• _Given data_:

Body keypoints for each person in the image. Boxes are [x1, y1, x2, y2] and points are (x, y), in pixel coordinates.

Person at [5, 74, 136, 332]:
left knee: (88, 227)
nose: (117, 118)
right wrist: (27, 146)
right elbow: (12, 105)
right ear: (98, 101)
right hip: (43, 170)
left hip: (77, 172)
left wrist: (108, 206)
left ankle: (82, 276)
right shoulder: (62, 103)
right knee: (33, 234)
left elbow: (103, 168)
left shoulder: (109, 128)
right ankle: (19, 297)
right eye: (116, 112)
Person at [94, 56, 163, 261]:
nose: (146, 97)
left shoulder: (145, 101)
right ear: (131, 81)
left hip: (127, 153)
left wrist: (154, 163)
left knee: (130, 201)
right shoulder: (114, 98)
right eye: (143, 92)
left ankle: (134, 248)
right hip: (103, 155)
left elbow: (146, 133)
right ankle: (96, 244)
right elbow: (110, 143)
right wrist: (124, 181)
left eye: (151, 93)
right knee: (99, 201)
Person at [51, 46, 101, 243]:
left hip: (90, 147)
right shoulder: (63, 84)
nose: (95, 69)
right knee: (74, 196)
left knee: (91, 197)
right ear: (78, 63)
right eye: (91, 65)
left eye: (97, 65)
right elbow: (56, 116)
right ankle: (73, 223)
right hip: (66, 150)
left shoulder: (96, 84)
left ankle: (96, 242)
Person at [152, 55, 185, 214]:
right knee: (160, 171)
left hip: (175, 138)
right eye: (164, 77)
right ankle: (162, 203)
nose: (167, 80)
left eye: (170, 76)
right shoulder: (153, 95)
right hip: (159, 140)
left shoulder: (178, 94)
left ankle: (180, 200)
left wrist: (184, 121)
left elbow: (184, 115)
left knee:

• _Brief_:
Scan the entries above for the string "wrist" and copy each line that contains it.

• _Result for this exercise_:
right wrist: (27, 146)
left wrist: (108, 206)
left wrist: (154, 163)
right wrist: (124, 181)
left wrist: (184, 121)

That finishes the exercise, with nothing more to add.